Exercise input:
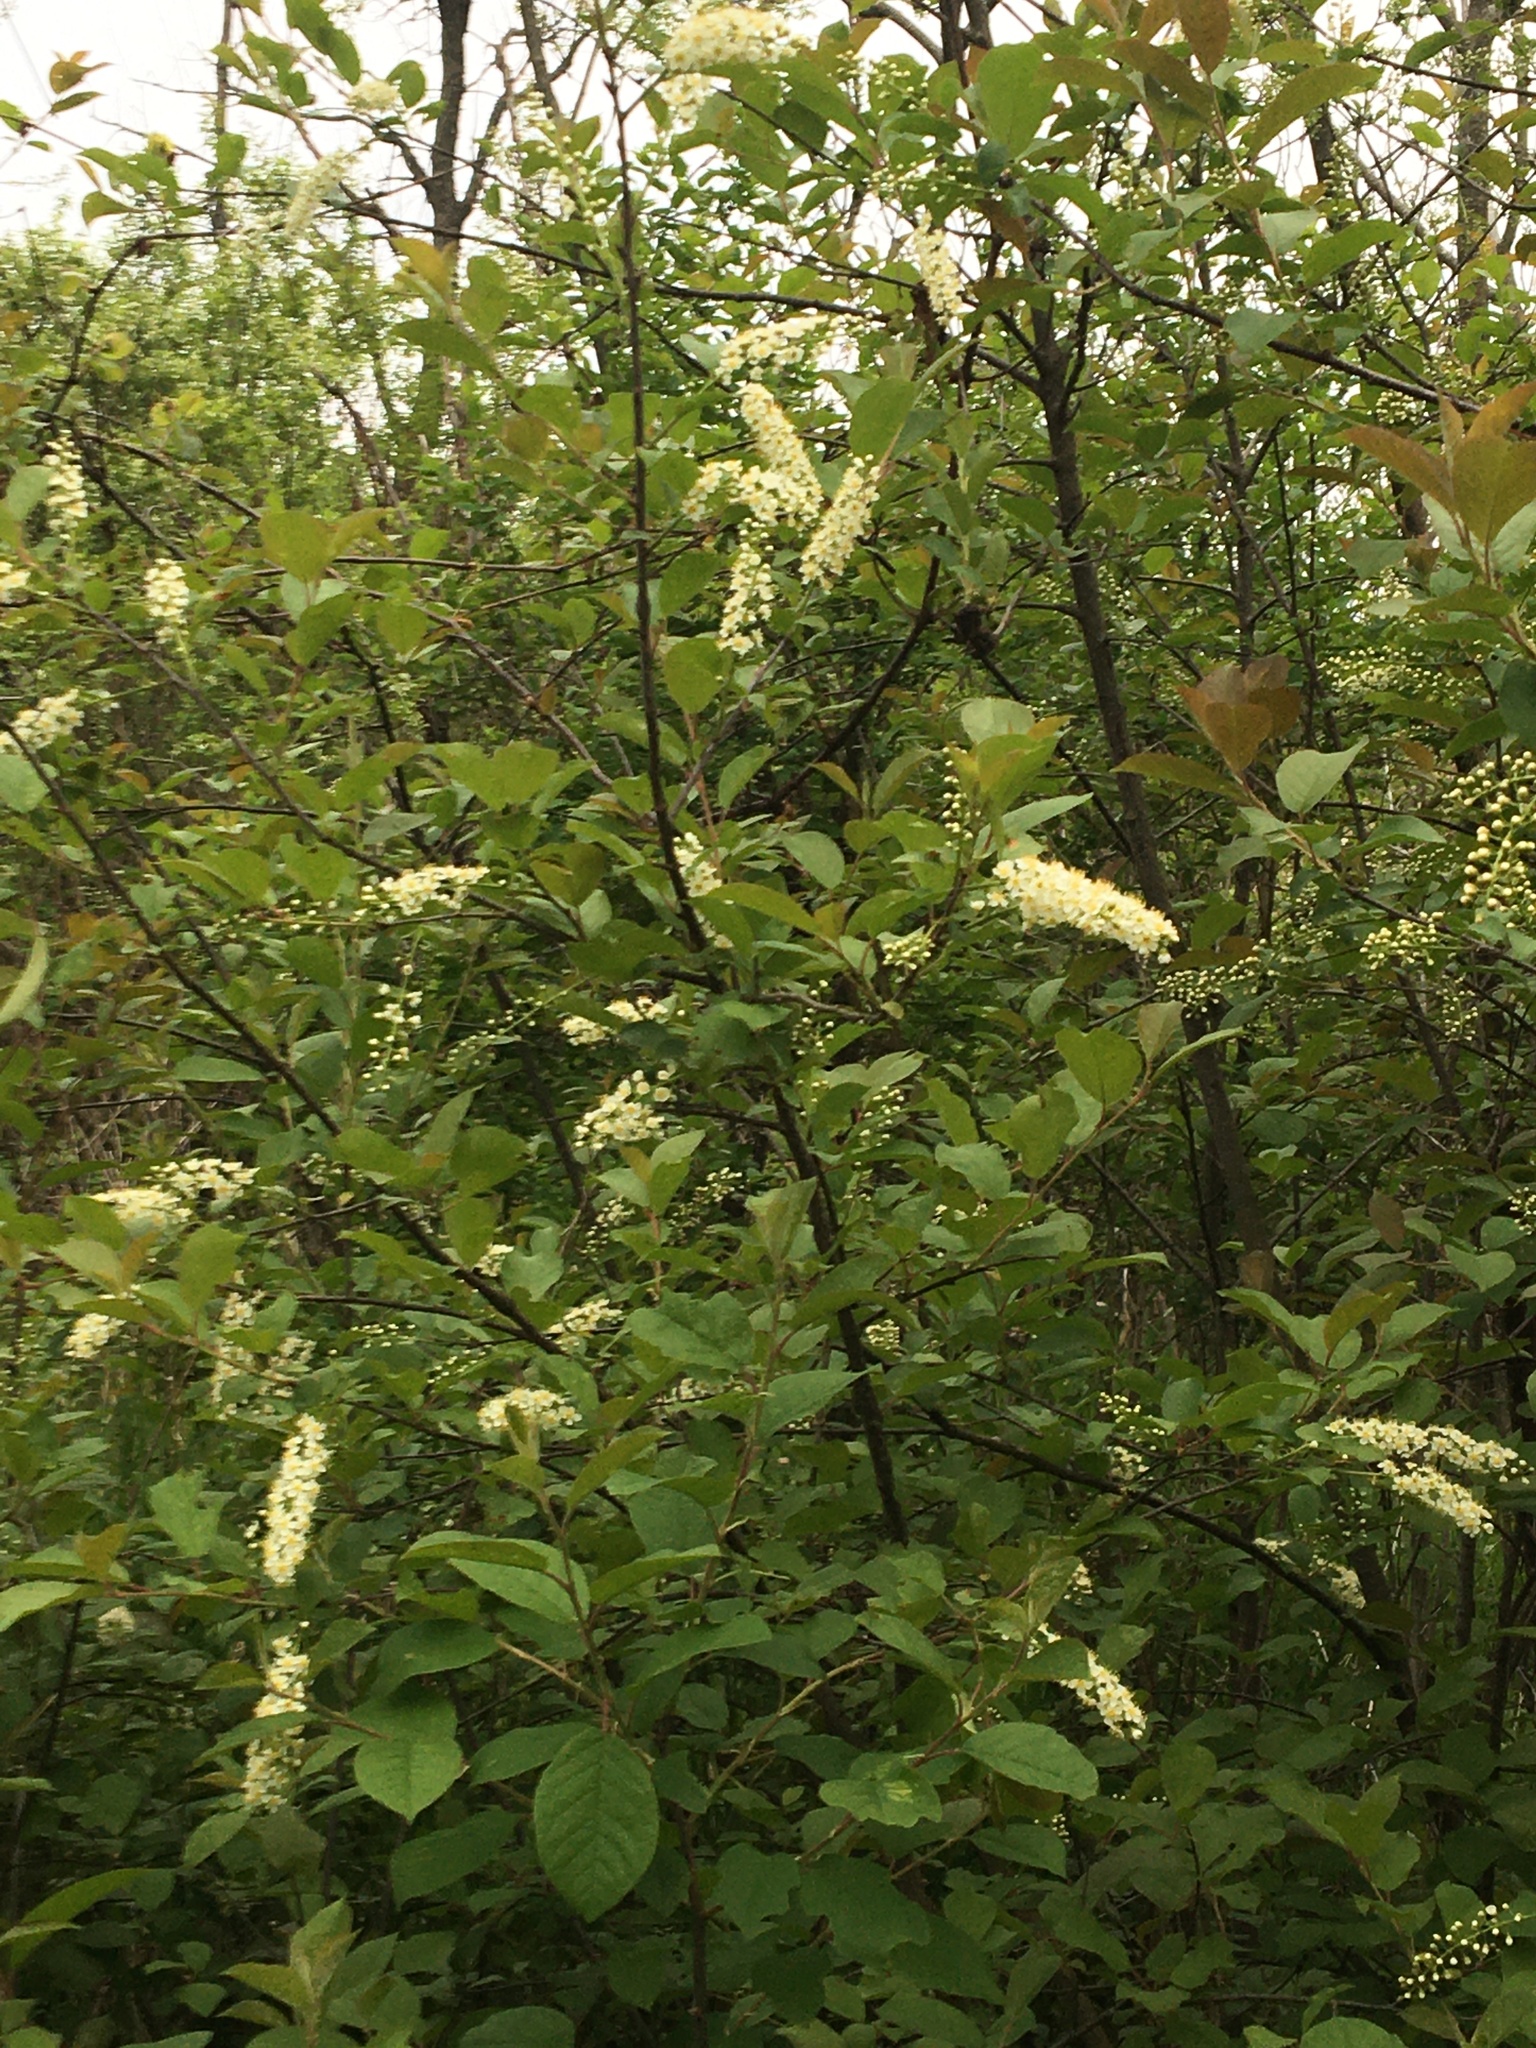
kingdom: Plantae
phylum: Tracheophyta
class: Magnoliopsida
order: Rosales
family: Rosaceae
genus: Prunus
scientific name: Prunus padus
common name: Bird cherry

* * *

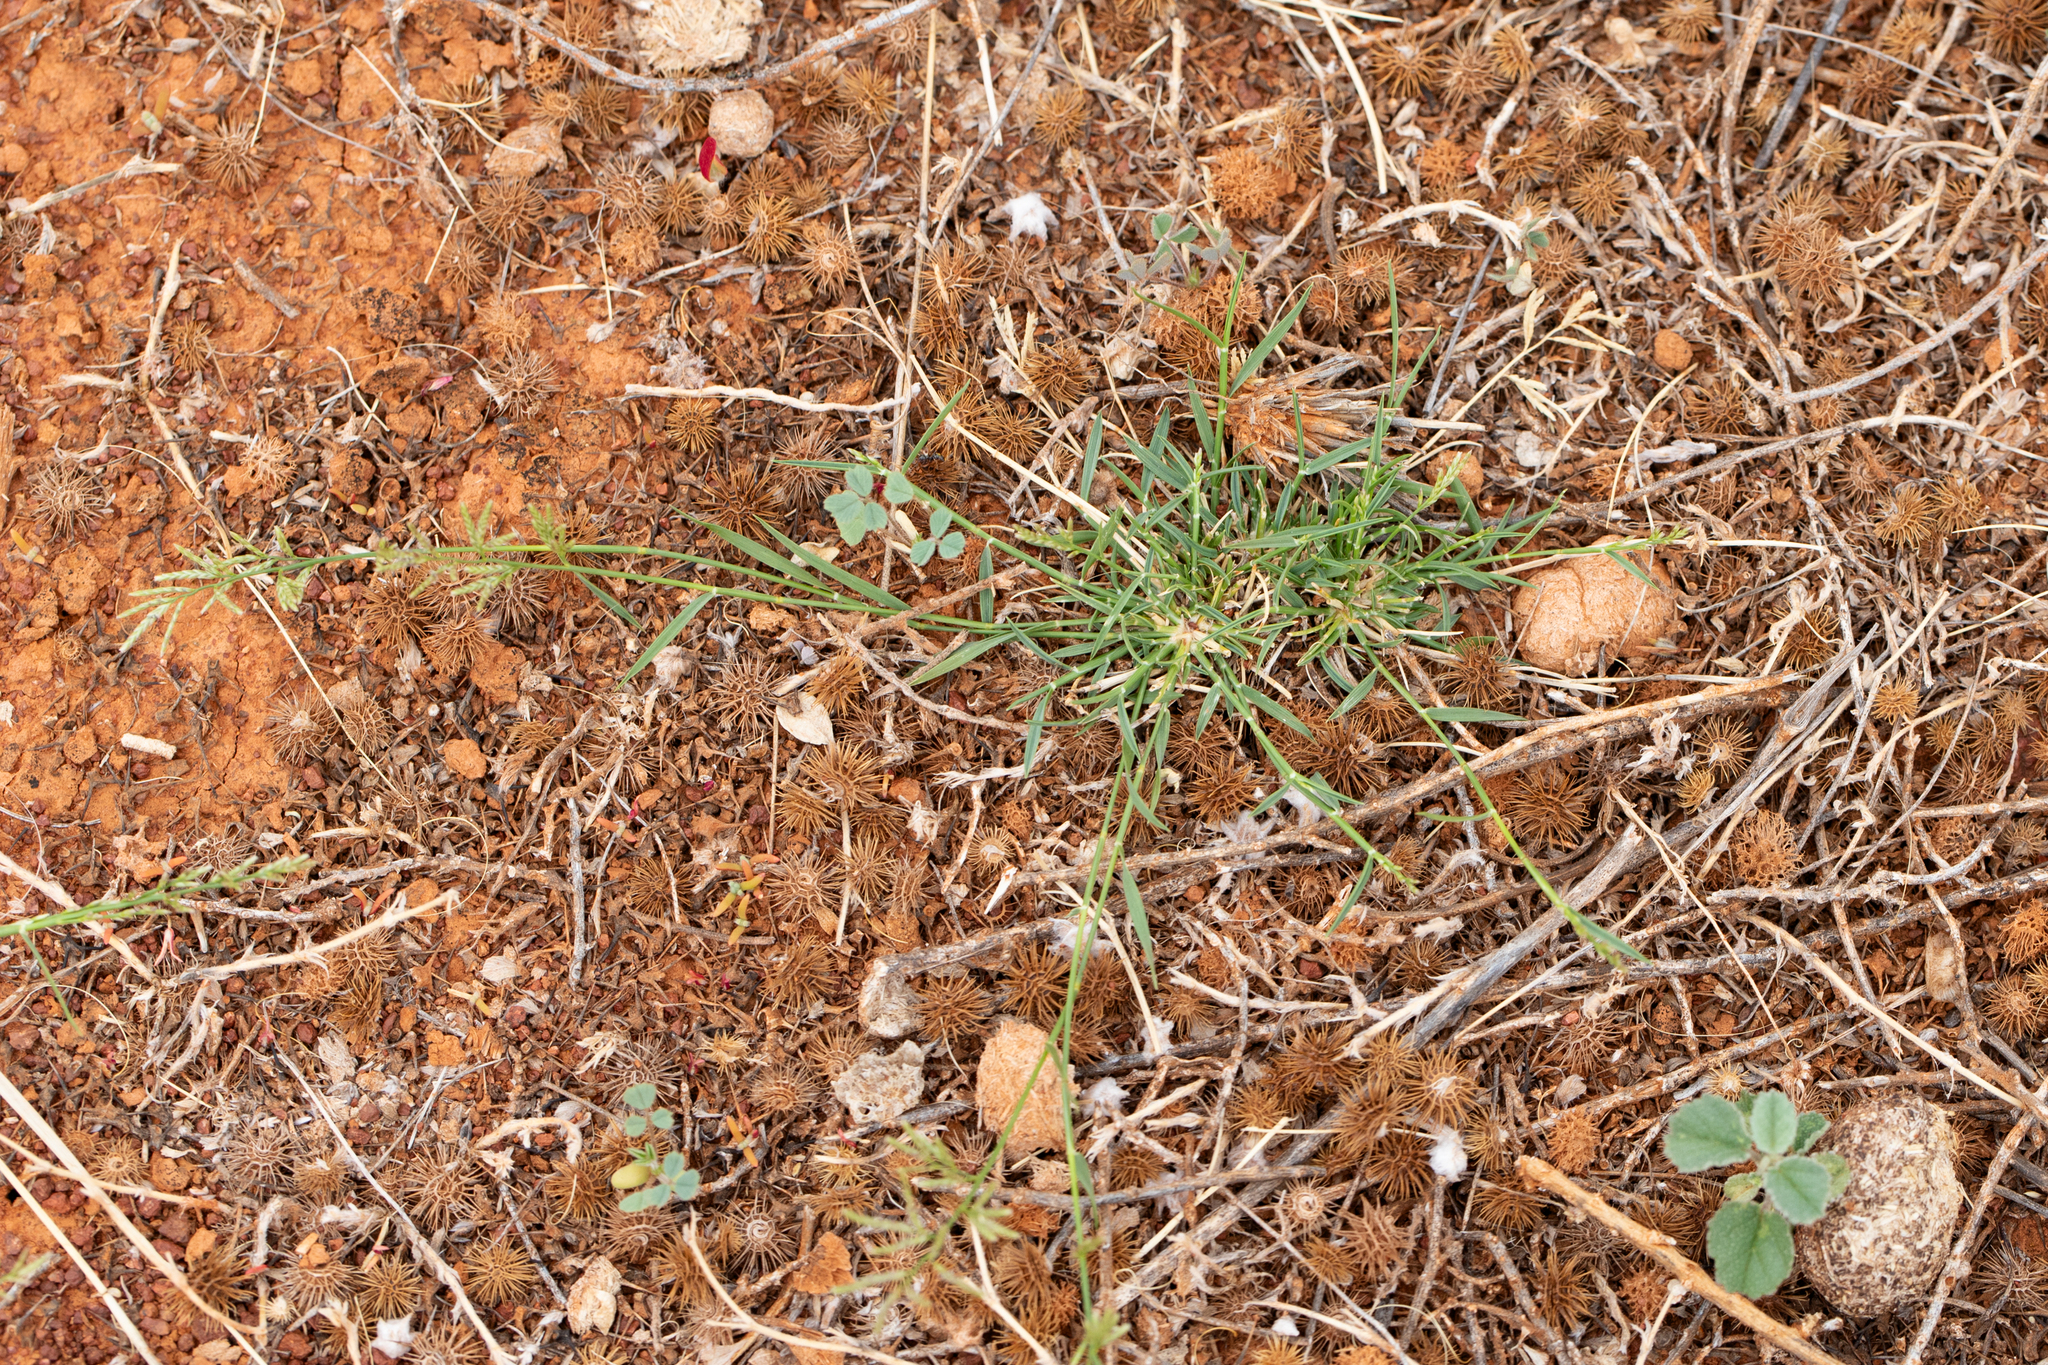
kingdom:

Objective: Write out everything in the listing from the line containing "kingdom: Plantae" down to the line containing "scientific name: Prunus padus", both of those lines included.

Response to this exercise:
kingdom: Plantae
phylum: Tracheophyta
class: Magnoliopsida
order: Rosales
family: Rosaceae
genus: Prunus
scientific name: Prunus padus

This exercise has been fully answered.